Written task
In the records below, copy out the text from the line with "1. 公共墓地：适用于普通市民的骨灰安葬，提供多种墓" to the line with "8. 纪念园区：设有专门的纪念区域，供家属进行祭拜、", keeping every character and line break as it stands. Output those lines alone.
Records to use Start Marker
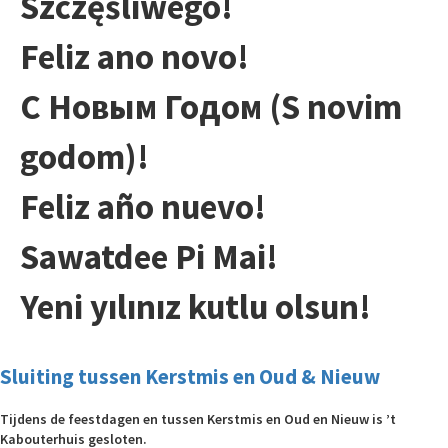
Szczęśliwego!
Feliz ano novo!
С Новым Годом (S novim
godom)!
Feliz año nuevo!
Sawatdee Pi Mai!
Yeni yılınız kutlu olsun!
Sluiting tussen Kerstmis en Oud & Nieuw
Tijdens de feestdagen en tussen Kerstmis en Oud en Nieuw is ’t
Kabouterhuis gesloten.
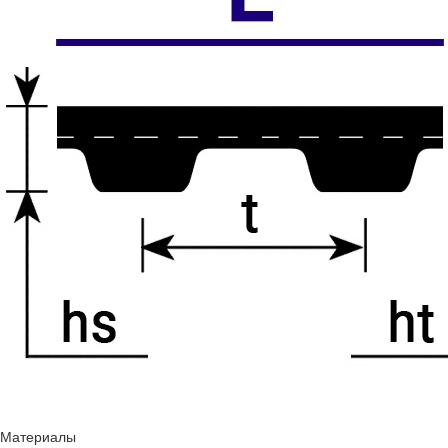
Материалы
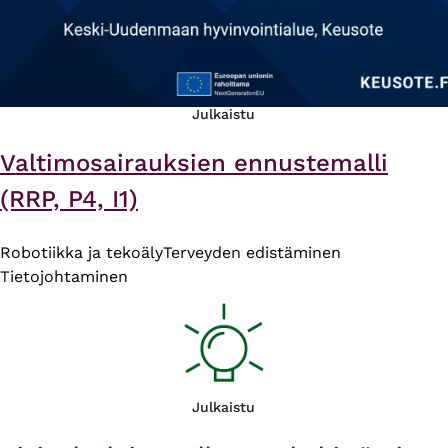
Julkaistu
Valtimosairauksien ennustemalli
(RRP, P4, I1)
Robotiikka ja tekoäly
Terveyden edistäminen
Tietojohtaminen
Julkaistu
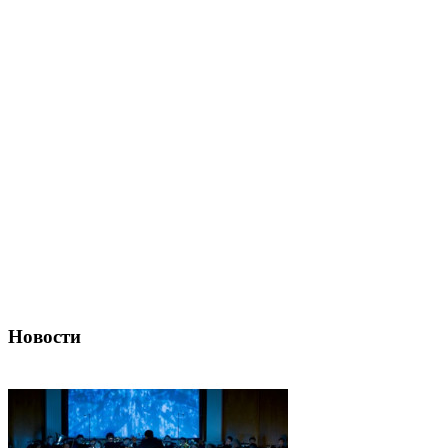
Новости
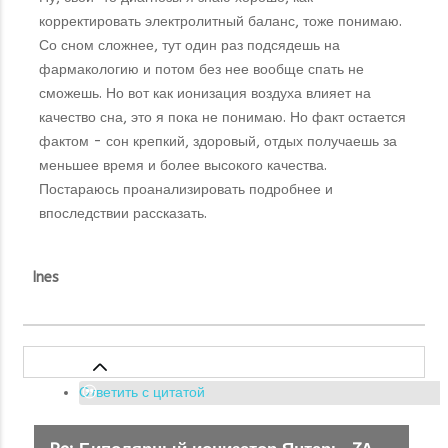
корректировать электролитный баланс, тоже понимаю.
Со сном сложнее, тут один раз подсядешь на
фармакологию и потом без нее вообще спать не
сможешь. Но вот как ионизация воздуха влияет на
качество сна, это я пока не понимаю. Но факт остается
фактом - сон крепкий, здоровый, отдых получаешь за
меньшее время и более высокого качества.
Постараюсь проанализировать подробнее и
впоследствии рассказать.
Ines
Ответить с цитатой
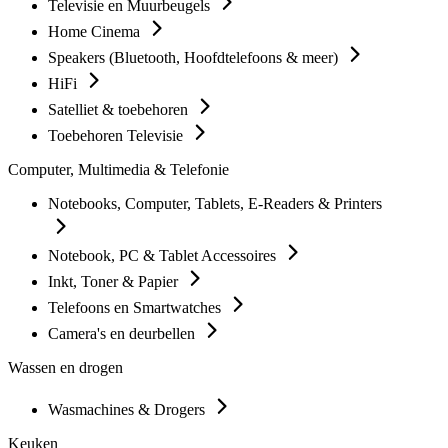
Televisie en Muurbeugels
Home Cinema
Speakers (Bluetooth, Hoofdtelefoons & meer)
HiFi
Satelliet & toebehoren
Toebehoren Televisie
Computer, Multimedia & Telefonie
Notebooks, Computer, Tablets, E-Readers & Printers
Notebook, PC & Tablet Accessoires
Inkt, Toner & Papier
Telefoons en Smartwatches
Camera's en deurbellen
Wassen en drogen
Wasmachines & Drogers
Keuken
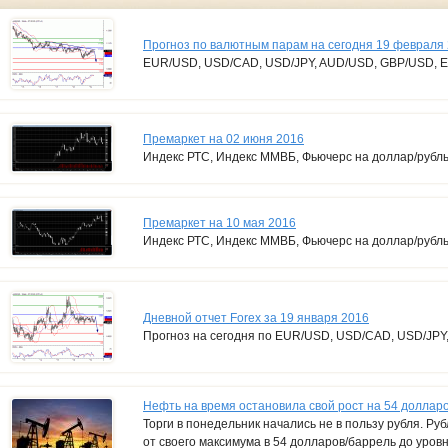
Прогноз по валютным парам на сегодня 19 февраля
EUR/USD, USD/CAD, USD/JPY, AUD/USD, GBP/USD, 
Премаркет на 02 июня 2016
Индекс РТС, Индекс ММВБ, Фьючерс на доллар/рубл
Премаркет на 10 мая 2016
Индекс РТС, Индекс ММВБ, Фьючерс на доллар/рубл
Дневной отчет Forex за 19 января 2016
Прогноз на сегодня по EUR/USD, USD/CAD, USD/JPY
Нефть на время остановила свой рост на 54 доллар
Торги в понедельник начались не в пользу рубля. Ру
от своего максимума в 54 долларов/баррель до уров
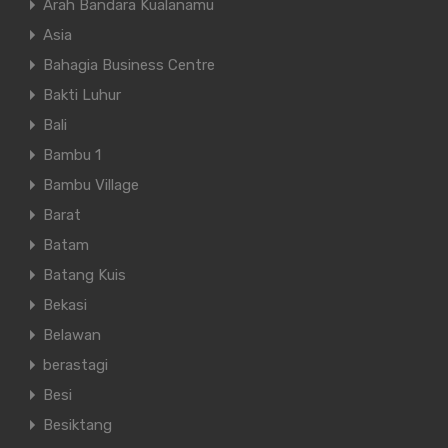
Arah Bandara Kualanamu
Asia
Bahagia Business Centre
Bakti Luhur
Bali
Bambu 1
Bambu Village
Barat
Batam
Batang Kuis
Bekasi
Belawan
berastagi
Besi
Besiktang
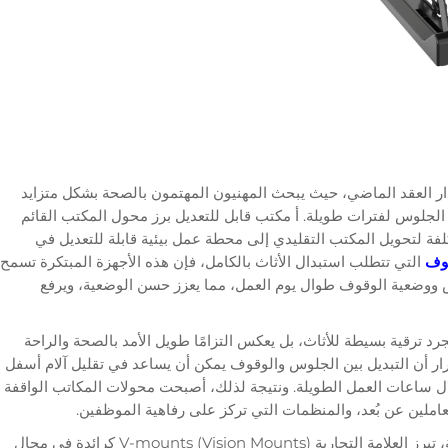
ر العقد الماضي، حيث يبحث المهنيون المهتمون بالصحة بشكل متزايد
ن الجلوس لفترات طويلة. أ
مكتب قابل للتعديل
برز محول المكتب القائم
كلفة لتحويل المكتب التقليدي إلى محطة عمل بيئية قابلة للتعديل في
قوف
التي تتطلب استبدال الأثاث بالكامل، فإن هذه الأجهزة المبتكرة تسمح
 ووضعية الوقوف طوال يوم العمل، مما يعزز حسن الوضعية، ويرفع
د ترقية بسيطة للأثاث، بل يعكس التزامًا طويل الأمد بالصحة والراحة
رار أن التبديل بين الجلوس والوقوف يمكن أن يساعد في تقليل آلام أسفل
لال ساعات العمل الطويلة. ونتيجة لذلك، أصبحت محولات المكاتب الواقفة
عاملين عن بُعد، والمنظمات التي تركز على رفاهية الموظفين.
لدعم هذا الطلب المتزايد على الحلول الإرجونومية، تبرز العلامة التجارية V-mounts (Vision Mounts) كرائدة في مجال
Records to use End Marker
Records to use Start Marker
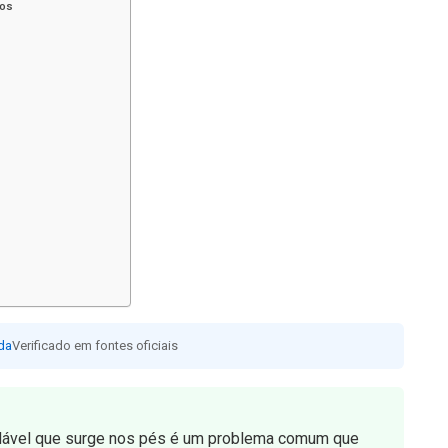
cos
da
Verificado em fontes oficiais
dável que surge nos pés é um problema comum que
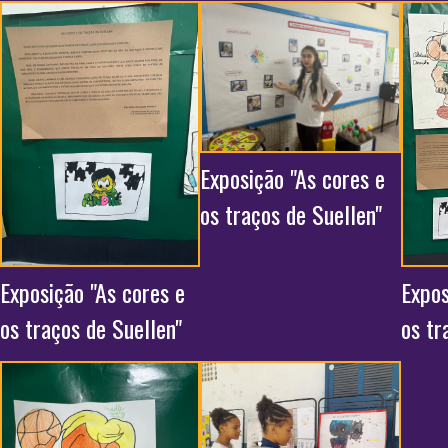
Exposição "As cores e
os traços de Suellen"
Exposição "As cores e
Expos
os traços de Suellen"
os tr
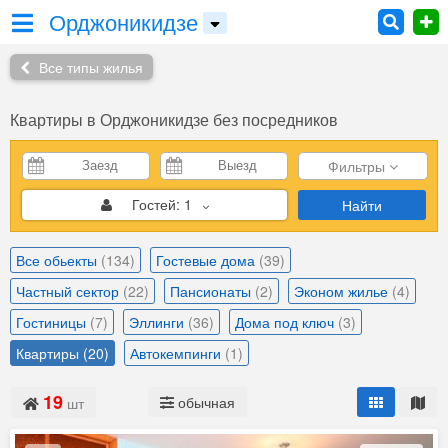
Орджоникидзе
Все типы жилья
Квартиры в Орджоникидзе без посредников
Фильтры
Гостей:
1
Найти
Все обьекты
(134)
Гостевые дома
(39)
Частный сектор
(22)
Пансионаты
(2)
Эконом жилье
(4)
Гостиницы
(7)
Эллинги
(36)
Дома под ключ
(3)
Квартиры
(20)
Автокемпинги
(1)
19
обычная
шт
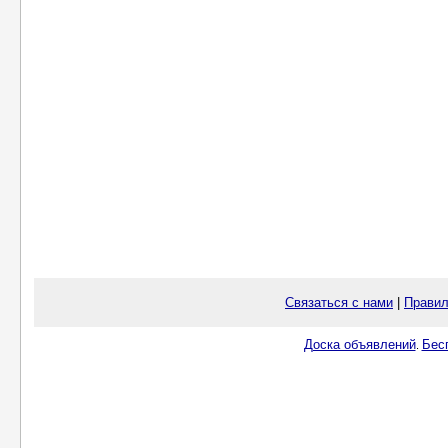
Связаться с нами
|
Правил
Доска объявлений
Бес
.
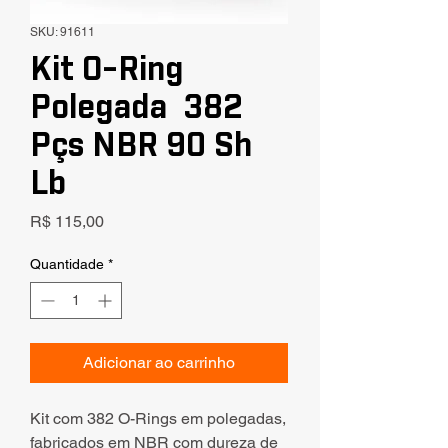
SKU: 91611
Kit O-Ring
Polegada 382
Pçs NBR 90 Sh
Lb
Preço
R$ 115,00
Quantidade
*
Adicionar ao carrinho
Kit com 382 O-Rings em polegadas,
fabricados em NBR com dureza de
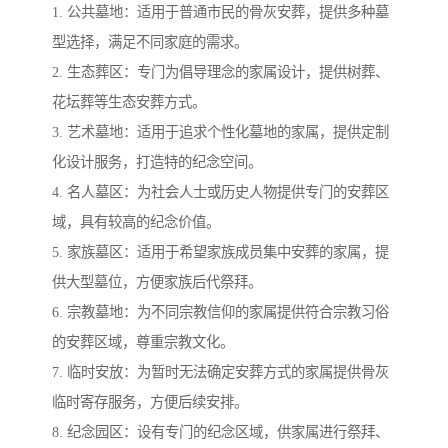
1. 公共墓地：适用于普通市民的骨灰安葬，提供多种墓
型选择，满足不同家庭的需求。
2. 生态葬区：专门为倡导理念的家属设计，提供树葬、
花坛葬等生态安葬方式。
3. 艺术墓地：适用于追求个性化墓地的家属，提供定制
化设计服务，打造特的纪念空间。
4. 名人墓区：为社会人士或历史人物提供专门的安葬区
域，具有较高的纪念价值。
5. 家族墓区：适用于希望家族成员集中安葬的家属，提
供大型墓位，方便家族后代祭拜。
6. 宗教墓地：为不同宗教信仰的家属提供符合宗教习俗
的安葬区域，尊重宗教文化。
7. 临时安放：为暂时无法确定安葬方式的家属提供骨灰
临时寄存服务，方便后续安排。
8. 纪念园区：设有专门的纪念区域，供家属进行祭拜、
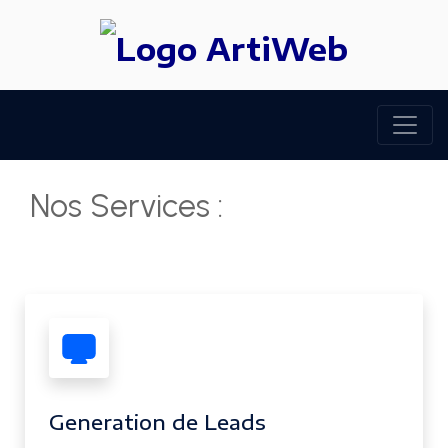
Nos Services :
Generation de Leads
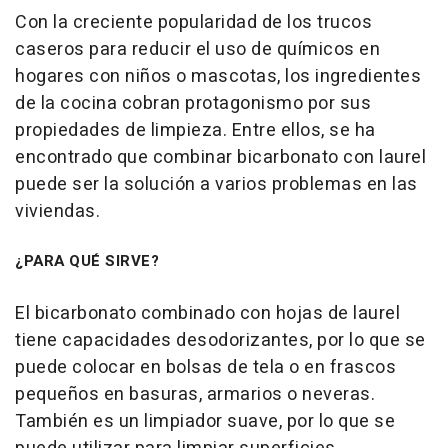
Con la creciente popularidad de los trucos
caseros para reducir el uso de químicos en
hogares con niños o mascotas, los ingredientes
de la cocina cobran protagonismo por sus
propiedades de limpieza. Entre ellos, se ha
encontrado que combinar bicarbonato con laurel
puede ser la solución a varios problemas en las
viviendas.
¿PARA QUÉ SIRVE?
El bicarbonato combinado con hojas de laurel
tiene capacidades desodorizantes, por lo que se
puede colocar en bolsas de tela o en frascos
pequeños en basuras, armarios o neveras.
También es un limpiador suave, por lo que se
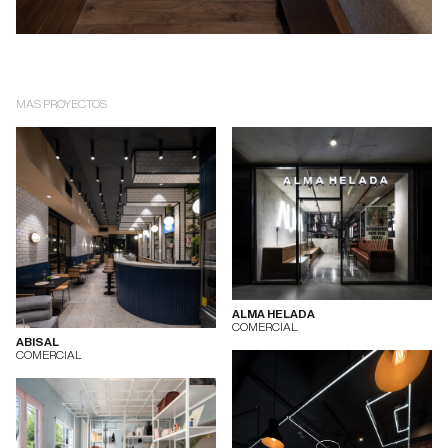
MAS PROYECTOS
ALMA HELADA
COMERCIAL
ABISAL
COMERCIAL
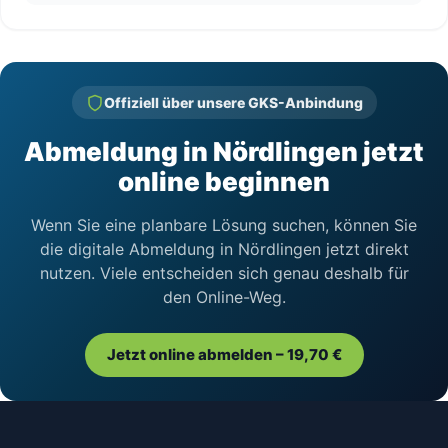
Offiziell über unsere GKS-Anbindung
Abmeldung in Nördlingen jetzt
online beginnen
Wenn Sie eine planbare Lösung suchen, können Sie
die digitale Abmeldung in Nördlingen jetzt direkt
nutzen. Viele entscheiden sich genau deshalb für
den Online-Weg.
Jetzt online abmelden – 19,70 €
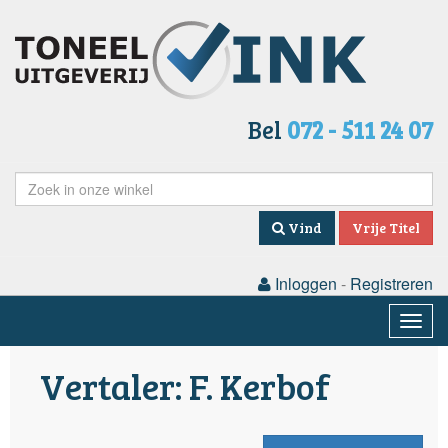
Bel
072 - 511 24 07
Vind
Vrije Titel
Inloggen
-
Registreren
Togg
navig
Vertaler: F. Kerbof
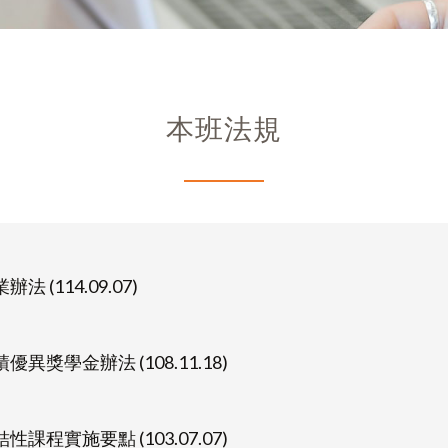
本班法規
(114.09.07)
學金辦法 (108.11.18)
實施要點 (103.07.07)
Records to use End Marker
Records to use Start Marker
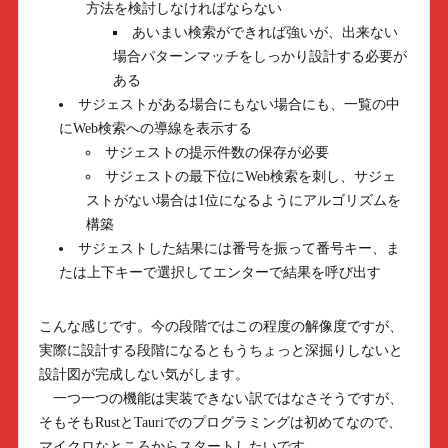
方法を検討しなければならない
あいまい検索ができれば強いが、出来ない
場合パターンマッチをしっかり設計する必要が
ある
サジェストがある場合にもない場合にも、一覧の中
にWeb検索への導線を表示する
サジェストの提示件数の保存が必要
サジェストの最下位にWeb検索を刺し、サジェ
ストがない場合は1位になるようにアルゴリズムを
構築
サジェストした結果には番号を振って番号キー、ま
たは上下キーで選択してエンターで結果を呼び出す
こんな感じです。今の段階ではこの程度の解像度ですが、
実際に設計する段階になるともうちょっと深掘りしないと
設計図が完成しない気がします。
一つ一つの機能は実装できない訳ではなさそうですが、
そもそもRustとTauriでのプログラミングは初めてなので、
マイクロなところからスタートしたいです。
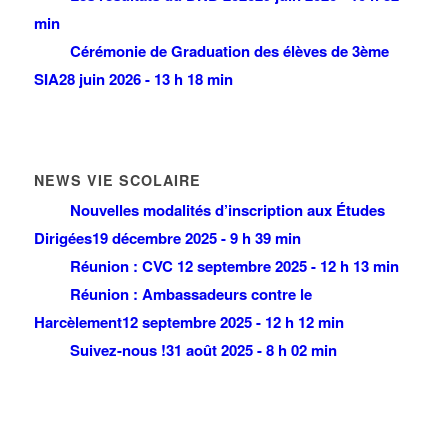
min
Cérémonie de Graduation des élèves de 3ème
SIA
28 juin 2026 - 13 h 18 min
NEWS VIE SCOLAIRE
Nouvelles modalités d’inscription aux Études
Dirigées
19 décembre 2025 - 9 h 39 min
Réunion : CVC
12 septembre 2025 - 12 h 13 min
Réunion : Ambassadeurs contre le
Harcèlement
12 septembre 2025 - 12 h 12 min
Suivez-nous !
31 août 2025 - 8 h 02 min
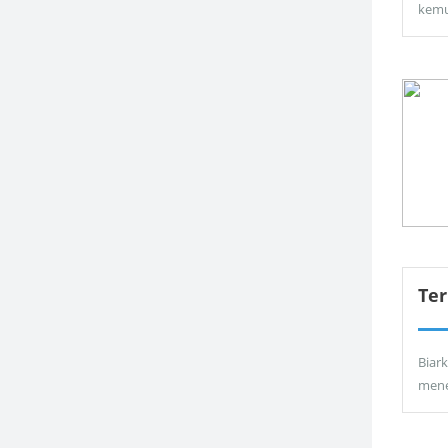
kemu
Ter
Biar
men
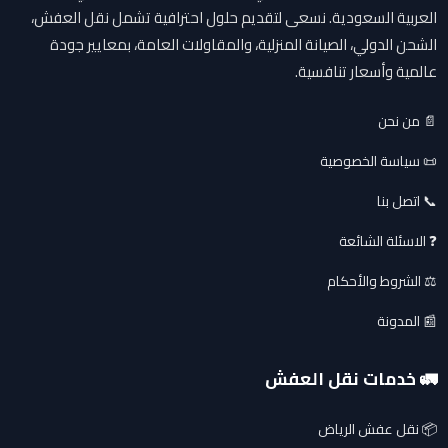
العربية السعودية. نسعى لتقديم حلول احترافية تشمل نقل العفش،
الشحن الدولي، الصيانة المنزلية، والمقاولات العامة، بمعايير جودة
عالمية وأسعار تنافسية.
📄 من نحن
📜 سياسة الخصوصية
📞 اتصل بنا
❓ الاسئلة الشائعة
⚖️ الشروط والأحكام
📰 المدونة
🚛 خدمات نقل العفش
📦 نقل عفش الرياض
Records to use End Marker
Written solution
1. 公共墓地：适用于普通市民的骨灰安葬，提供多种墓
型选择，满足不同家庭的需求。
2. 生态葬区：专门为倡导理念的家属设计，提供树葬、
花坛葬等生态安葬方式。
3. 艺术墓地：适用于追求个性化墓地的家属，提供定制
化设计服务，打造特的纪念空间。
4. 名人墓区：为社会人士或历史人物提供专门的安葬区
域，具有较高的纪念价值。
5. 家族墓区：适用于希望家族成员集中安葬的家属，提
供大型墓位，方便家族后代祭拜。
6. 宗教墓地：为不同宗教信仰的家属提供符合宗教习俗
的安葬区域，尊重宗教文化。
7. 临时安放：为暂时无法确定安葬方式的家属提供骨灰
临时寄存服务，方便后续安排。
8. 纪念园区：设有专门的纪念区域，供家属进行祭拜、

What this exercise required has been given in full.